Sandy Lake First Nation closed their winter roads on Friday over concerns that weather conditions were making travel on those roads unsafe. Across the north, most of the winter road network is closed. This places a serious burden on northern communities.
Over the past several years, many northern communities have seen the volume of goods coming into their communities on the winter roads drop. Part of that is the shorter season as climate change shortens the season. Another important result has been that the load limits on winter roads has been reduced to ensure that trucks can make it into the communities.
Many of the supplies that come in on the winter road are the needed construction supplies to build and maintain homes and build new infrastructure in the north.
Over the past several years, the volume of goods coming in on the winter roads has been far lower than the amount of goods needed. In Kasabonika First Nation the restrictions on load size means that many needed supplies don’t make it into the community.
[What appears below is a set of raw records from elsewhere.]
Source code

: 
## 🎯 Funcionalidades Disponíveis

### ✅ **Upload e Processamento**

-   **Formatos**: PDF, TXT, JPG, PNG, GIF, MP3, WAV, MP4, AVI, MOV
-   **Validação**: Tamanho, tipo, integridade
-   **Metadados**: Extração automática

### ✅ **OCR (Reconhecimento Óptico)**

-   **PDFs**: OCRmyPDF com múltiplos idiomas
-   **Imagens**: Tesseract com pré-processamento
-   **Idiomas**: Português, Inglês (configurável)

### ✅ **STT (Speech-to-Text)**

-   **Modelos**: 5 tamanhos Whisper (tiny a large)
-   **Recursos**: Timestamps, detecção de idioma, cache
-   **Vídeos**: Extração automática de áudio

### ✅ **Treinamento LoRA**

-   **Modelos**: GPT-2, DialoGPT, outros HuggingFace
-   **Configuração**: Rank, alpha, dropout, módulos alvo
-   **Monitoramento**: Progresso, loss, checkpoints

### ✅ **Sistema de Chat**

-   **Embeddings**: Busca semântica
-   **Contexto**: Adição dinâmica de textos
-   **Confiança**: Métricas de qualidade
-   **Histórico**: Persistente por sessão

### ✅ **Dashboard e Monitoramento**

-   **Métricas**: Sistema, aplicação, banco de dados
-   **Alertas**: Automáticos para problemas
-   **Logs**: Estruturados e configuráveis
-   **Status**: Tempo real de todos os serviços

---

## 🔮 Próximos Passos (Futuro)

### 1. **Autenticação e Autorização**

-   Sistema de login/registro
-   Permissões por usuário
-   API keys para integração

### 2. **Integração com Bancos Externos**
The impact on residents is big too. Many people take the opportunities of the winter roads to get out and stock up on needed supplies.
Resource development in the north is also very dependent on the winter roads.
Mining companies have depended on the winter roads to get major supplies into their work sites. Some equipment is just too large to fly in to communities.
The alternative is air transportation
Air transportation into the north is year round, although in the past there have been limits placed on just what can come in based on aircraft sizes.
One of the keys to solving this growing issue with winter roads is larger aircraft.
Larger aircraft allow larger sized cargo to make it into the communities.